BEGIN DATASET ENTRIES
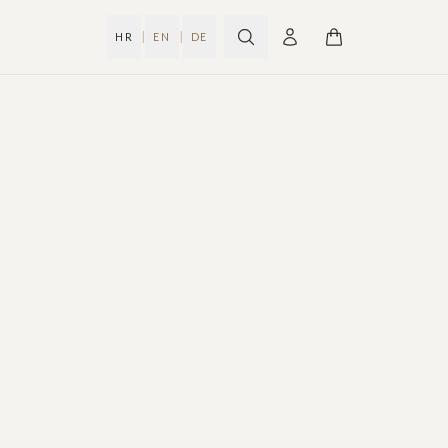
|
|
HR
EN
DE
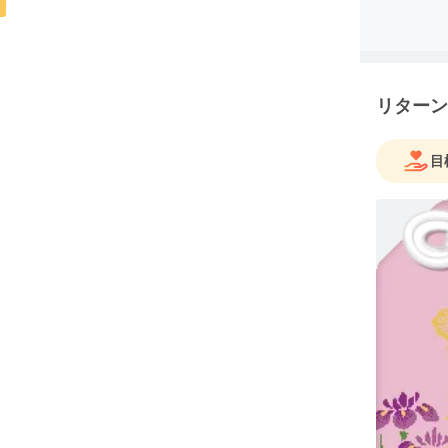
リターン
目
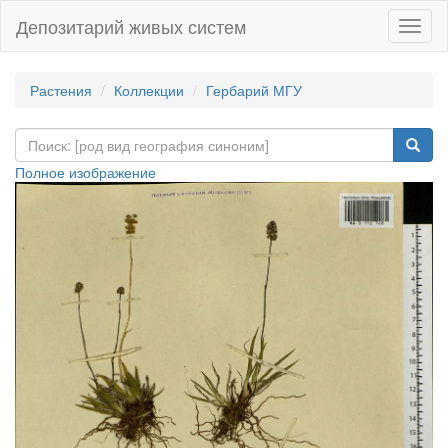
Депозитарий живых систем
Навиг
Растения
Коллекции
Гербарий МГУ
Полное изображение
END DATASET ENTRIES
BEGIN DATASET ENTRIES
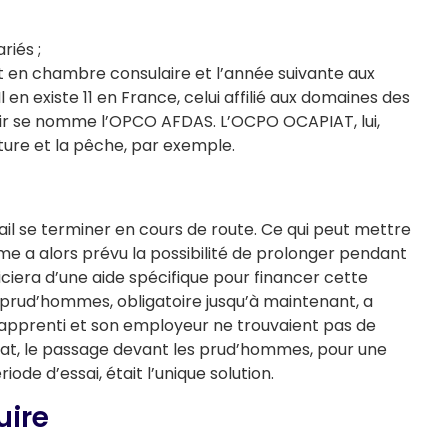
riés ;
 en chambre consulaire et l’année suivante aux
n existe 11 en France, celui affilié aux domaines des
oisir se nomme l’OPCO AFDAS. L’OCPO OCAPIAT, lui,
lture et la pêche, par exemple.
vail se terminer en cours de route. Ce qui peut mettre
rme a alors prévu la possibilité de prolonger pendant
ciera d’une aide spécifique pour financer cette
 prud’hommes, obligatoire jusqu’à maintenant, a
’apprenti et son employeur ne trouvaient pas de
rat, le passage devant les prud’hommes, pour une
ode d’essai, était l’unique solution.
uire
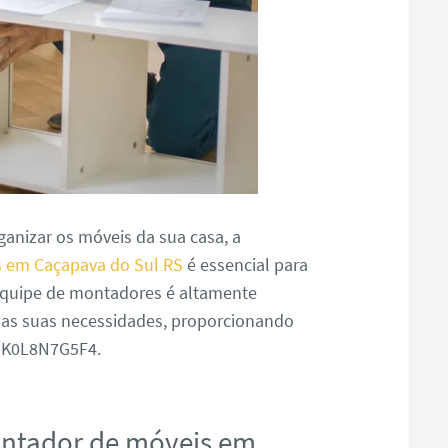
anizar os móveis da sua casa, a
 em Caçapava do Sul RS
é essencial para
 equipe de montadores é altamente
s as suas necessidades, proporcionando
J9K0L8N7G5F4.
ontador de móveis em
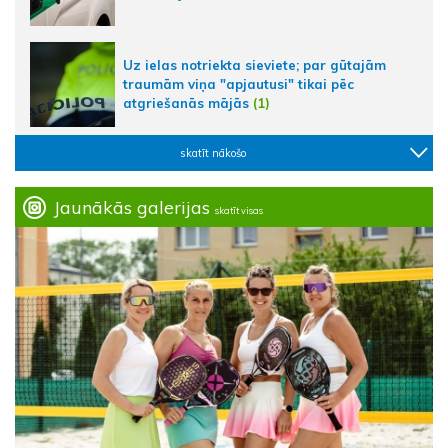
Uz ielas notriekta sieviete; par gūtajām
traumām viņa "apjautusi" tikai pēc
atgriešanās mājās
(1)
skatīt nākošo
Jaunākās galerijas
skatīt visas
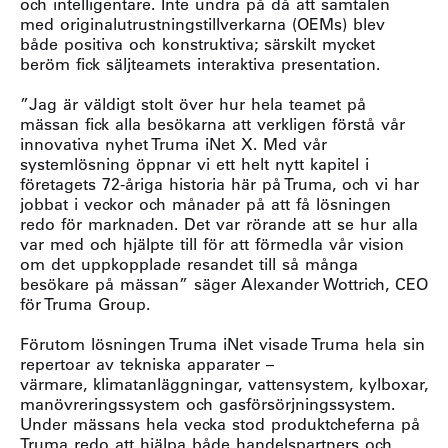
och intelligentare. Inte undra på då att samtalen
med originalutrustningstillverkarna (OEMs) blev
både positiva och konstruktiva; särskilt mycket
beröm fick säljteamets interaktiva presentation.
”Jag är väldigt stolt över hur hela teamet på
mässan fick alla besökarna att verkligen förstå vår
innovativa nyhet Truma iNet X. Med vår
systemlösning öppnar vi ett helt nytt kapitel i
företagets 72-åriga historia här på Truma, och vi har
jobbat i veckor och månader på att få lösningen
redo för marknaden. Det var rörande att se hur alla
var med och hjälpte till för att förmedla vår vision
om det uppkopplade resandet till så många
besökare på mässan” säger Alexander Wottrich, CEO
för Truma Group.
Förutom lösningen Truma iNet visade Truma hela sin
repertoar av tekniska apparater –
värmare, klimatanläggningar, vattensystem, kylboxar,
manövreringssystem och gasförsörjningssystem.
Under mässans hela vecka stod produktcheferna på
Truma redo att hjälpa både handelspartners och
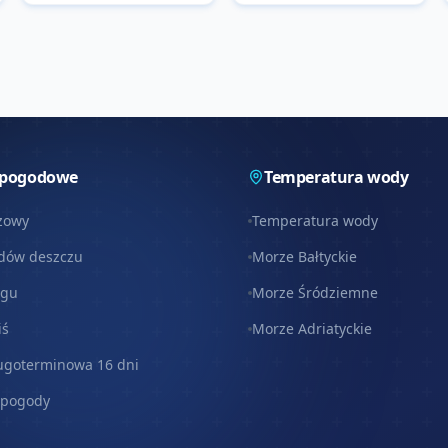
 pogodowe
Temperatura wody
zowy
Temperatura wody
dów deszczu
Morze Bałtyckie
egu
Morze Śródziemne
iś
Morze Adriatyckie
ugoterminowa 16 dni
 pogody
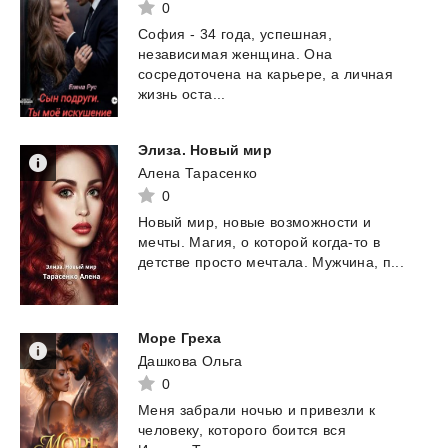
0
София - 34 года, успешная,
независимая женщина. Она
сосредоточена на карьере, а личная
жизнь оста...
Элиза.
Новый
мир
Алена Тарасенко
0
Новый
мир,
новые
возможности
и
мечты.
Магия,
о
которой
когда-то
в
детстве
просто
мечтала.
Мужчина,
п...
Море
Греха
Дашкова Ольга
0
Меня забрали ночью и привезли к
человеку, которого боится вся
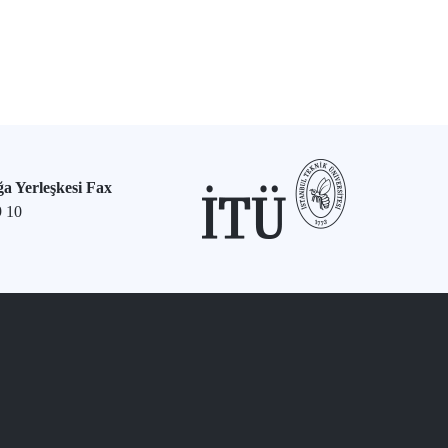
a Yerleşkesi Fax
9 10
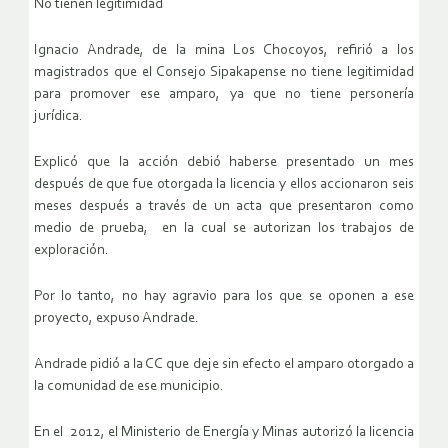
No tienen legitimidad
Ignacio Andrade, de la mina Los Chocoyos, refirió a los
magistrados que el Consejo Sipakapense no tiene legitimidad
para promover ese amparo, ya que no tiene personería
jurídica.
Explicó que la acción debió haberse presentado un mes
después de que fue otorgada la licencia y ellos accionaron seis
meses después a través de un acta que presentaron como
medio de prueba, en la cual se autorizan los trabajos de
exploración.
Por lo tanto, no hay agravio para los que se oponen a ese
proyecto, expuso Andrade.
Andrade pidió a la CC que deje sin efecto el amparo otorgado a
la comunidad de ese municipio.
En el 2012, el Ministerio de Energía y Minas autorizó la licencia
END DATASET ENTRIES
**WHAT TO PRODUCE:** Retype the lines of the data between the line holding "Депозитарий живых систем" and the line holding "Полное изображение", inclusive, exactly as they appear.

**RESPONSE FOR THIS EXERCISE:**
Депозитарий живых систем
Навиг
Растения
Коллекции
Гербарий МГУ
Полное изображение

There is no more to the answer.